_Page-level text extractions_

******************************

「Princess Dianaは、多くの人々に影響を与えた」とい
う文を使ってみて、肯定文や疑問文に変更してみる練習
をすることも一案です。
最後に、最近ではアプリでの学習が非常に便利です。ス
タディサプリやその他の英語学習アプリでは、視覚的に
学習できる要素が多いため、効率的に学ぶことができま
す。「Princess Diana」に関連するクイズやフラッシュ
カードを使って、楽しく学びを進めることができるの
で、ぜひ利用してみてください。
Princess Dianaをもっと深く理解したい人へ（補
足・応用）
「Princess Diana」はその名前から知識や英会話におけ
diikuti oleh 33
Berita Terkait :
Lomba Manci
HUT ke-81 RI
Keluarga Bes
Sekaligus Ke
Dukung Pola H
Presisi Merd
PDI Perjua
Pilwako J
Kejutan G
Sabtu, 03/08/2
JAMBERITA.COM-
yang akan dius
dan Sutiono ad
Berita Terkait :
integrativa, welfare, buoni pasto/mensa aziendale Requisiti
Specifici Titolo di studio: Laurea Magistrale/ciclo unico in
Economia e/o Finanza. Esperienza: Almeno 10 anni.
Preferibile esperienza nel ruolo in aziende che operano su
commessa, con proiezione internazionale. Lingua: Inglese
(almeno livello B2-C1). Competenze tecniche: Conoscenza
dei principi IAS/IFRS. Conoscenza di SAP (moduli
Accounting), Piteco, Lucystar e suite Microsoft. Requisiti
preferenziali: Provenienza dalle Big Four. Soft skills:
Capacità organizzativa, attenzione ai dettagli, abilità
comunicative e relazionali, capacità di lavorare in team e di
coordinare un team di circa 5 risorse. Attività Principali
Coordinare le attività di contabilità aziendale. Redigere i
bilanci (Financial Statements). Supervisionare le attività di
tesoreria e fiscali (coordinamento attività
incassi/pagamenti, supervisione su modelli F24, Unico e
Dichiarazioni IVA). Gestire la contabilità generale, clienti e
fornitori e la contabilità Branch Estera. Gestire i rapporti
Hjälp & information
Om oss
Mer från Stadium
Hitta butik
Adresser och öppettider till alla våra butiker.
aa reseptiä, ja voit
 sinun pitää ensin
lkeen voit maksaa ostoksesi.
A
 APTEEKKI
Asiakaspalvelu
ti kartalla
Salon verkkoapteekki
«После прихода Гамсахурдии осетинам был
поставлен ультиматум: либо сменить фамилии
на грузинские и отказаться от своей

******************************

_WHAT THE EXERCISE ASKS_
Please give an exact copy of the lines above, beginning with the line containing "Sekaligus Ke" and running through the line containing "Coordinare le attività", and of no other lines.

_ANSWER BOX_
Sekaligus Ke
Dukung Pola H
Presisi Merd
PDI Perjua
Pilwako J
Kejutan G
Sabtu, 03/08/2
JAMBERITA.COM-
yang akan dius
dan Sutiono ad
Berita Terkait :
integrativa, welfare, buoni pasto/mensa aziendale Requisiti
Specifici Titolo di studio: Laurea Magistrale/ciclo unico in
Economia e/o Finanza. Esperienza: Almeno 10 anni.
Preferibile esperienza nel ruolo in aziende che operano su
commessa, con proiezione internazionale. Lingua: Inglese
(almeno livello B2-C1). Competenze tecniche: Conoscenza
dei principi IAS/IFRS. Conoscenza di SAP (moduli
Accounting), Piteco, Lucystar e suite Microsoft. Requisiti
preferenziali: Provenienza dalle Big Four. Soft skills:
Capacità organizzativa, attenzione ai dettagli, abilità
comunicative e relazionali, capacità di lavorare in team e di
coordinare un team di circa 5 risorse. Attività Principali
Coordinare le attività di contabilità aziendale. Redigere i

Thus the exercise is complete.